Le dichiarazioni sulla diplomazia sono arrivate mentre sul terreno proseguivano gli attacchi. Dopo tre giorni di tregua, la capitale ucraina Kiev è stata colpita nella notte da raid russi. Le autorità militari locali hanno comunicato la morte di almeno due persone e il ferimento di almeno altre dieci. Il bilancio, secondo le stesse autorità, potrebbe aggravarsi. La sospensione temporanea dei raid sulla capitale era stata decisa durante la visita degli inviati di Trump.
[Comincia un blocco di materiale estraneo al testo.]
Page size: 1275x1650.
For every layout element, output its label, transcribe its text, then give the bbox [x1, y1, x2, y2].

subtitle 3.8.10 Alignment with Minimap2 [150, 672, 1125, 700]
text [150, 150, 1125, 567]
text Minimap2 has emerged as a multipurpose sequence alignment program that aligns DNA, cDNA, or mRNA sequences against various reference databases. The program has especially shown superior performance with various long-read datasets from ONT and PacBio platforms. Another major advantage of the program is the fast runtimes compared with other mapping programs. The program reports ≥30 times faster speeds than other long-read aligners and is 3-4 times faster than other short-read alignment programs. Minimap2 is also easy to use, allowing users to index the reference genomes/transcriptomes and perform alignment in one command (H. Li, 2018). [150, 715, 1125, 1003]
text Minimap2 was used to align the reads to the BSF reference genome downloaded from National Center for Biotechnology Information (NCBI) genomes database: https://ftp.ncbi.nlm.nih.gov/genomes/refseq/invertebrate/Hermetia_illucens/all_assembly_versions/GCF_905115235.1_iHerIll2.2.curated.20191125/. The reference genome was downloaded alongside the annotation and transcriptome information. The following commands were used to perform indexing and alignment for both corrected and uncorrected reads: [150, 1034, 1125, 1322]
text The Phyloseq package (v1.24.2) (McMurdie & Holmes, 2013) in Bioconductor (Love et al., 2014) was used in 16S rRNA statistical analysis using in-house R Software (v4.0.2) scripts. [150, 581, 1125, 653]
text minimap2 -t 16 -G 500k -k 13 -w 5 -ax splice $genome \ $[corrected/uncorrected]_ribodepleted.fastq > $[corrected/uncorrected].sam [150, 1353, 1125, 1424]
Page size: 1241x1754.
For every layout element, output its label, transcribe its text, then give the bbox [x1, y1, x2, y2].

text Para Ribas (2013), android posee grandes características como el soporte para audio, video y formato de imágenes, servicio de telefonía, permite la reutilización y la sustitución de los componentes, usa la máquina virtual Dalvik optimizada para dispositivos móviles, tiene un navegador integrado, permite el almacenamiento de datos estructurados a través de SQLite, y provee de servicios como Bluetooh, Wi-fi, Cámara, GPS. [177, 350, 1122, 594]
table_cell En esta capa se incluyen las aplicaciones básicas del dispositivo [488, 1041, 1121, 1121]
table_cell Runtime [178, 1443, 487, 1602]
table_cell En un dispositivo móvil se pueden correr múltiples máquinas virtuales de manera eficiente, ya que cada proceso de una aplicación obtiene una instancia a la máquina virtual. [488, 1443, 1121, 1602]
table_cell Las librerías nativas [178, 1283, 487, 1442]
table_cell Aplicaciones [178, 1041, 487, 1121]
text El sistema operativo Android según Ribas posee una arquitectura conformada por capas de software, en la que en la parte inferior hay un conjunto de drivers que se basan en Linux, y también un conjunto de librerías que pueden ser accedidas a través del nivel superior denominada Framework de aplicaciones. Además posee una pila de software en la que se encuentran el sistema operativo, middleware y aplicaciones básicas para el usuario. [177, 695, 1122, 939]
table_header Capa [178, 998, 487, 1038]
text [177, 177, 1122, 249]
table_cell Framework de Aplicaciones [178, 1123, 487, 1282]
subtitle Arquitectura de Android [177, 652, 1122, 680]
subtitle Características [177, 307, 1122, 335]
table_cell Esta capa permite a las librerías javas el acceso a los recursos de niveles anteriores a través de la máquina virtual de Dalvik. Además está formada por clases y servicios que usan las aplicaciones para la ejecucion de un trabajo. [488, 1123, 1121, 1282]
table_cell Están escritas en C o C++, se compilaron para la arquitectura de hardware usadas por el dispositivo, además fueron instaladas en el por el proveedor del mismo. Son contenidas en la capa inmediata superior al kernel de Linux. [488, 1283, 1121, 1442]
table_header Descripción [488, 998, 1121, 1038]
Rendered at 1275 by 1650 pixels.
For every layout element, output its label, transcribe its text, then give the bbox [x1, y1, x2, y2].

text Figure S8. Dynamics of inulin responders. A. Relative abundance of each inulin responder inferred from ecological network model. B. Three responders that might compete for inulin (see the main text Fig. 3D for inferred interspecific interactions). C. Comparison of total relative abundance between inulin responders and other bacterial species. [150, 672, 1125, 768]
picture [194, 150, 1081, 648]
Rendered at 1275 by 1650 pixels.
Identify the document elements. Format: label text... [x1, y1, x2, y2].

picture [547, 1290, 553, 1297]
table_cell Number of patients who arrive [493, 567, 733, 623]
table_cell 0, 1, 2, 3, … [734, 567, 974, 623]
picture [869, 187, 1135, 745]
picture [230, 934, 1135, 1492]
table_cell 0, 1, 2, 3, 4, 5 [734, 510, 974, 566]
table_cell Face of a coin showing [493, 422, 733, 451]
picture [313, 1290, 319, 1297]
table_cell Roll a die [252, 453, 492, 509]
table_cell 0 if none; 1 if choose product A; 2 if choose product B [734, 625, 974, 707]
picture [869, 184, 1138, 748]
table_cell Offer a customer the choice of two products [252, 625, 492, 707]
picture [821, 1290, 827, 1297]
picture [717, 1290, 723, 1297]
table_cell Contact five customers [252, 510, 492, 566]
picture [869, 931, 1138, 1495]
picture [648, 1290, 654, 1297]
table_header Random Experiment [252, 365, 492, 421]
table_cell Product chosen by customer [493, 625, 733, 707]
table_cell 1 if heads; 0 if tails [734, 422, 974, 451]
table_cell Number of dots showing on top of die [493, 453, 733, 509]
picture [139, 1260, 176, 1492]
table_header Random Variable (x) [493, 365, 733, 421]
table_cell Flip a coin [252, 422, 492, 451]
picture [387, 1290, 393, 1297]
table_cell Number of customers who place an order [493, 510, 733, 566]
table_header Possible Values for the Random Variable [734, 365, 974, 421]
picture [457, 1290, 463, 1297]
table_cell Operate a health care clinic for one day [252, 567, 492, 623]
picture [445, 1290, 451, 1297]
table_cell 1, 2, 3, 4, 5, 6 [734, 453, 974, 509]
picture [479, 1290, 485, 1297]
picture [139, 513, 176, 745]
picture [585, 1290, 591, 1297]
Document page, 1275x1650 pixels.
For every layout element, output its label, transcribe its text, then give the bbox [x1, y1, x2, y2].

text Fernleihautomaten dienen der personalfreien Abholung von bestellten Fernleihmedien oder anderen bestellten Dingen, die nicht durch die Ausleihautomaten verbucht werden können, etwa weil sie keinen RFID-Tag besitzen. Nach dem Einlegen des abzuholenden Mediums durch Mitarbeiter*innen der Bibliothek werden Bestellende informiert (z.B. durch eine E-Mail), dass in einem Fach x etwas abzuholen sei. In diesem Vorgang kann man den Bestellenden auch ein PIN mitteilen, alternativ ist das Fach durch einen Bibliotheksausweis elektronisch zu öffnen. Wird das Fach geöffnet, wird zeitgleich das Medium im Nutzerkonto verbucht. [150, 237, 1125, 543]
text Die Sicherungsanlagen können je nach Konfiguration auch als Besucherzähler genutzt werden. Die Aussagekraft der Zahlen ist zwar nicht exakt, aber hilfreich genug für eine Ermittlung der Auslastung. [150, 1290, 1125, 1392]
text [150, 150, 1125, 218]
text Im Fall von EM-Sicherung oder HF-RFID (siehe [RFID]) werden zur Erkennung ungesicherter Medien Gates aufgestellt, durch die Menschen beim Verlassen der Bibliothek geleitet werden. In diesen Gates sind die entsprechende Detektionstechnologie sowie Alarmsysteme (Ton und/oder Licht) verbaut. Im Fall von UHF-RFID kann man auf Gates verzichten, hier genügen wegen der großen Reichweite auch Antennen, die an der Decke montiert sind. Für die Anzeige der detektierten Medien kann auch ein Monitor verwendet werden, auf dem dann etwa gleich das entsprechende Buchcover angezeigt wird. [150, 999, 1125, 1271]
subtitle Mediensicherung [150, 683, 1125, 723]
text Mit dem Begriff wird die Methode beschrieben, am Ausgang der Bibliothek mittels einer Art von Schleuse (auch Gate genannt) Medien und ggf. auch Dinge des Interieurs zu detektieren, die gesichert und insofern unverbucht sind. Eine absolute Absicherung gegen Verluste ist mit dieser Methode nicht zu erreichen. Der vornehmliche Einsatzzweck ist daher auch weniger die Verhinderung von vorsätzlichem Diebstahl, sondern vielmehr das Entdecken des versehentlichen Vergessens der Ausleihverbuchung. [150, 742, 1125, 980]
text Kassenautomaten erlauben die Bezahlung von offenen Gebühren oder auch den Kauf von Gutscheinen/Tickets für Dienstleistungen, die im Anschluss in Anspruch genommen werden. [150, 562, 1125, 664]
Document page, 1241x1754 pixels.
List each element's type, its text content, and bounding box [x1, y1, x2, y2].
Attacchi e misure di sicurezza
Anche la Russia ha denunciato un attacco. La città di Saratov è stata colpita da droni, con danni a infrastrutture civili e segnalazioni preliminari di vittime. Secondo quanto riferito da Interfax, citando il governatore regionale Roman Busargin, i feriti sono almeno dieci, tra cui tre bambini. I servizi di emergenza sono stati mobilitati nell’area interessata.
Allarmi sono scattati anche in Polonia. Il Comando operativo delle forze armate polacche ha annunciato il decollo di aerei militari e l’attivazione dei sistemi terrestri di difesa aerea e di ricognizione radar. Si tratta, secondo Varsavia, di misure preventive adottate per proteggere le zone confinanti con le aree ritenute più esposte alle conseguenze dei combattimenti.
Nel frattempo, il ministero della Difesa britannico ha annunciato uno stanziamento di 100 milioni di sterline, pari a 116,5 milioni di euro, destinato a rafforzare la difesa aerea ucraina prima dell’inverno. Il contributo rientra in un programma della Nato a sostegno di Kiev e comprende, tra gli altri strumenti, missili Patriot, intercettori, munizioni di grosso calibro e droni.